[Records from the dataset]
##############################

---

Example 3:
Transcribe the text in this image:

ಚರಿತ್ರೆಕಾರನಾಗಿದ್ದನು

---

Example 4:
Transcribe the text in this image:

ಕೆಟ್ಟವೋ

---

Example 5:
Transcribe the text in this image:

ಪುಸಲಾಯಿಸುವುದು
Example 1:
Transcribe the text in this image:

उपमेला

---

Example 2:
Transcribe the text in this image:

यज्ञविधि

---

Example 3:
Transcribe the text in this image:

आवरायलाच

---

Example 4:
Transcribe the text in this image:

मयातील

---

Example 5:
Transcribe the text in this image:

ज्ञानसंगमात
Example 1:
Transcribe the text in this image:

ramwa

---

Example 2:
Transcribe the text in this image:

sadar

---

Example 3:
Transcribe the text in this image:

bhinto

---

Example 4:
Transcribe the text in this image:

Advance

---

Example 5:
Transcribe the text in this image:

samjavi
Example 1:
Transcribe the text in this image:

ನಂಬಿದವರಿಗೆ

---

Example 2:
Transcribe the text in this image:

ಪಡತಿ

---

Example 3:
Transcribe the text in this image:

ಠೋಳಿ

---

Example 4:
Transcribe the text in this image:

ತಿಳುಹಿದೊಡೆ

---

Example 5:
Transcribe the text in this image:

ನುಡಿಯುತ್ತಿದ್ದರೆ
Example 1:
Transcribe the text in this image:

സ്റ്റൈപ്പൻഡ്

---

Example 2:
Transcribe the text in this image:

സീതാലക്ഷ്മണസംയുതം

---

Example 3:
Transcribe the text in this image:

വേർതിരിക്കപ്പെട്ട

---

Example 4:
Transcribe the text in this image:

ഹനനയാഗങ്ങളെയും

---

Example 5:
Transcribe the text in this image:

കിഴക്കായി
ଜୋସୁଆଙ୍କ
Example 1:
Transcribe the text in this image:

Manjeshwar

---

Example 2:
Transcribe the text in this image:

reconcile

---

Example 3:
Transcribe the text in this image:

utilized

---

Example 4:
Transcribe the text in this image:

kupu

##############################

## Prompt
Copy every line of the records above, character for character.

## Result for this exercise
---

Example 3:
Transcribe the text in this image:

ಚರಿತ್ರೆಕಾರನಾಗಿದ್ದನು

---

Example 4:
Transcribe the text in this image:

ಕೆಟ್ಟವೋ

---

Example 5:
Transcribe the text in this image:

ಪುಸಲಾಯಿಸುವುದು
Example 1:
Transcribe the text in this image:

उपमेला

---

Example 2:
Transcribe the text in this image:

यज्ञविधि

---

Example 3:
Transcribe the text in this image:

आवरायलाच

---

Example 4:
Transcribe the text in this image:

मयातील

---

Example 5:
Transcribe the text in this image:

ज्ञानसंगमात
Example 1:
Transcribe the text in this image:

ramwa

---

Example 2:
Transcribe the text in this image:

sadar

---

Example 3:
Transcribe the text in this image:

bhinto

---

Example 4:
Transcribe the text in this image:

Advance

---

Example 5:
Transcribe the text in this image:

samjavi
Example 1:
Transcribe the text in this image:

ನಂಬಿದವರಿಗೆ

---

Example 2:
Transcribe the text in this image:

ಪಡತಿ

---

Example 3:
Transcribe the text in this image:

ಠೋಳಿ

---

Example 4:
Transcribe the text in this image:

ತಿಳುಹಿದೊಡೆ

---

Example 5:
Transcribe the text in this image:

ನುಡಿಯುತ್ತಿದ್ದರೆ
Example 1:
Transcribe the text in this image:

സ്റ്റൈപ്പൻഡ്

---

Example 2:
Transcribe the text in this image:

സീതാലക്ഷ്മണസംയുതം

---

Example 3:
Transcribe the text in this image:

വേർതിരിക്കപ്പെട്ട

---

Example 4:
Transcribe the text in this image:

ഹനനയാഗങ്ങളെയും

---

Example 5:
Transcribe the text in this image:

കിഴക്കായി
ଜୋସୁଆଙ୍କ
Example 1:
Transcribe the text in this image:

Manjeshwar

---

Example 2:
Transcribe the text in this image:

reconcile

---

Example 3:
Transcribe the text in this image:

utilized

---

Example 4:
Transcribe the text in this image:

kupu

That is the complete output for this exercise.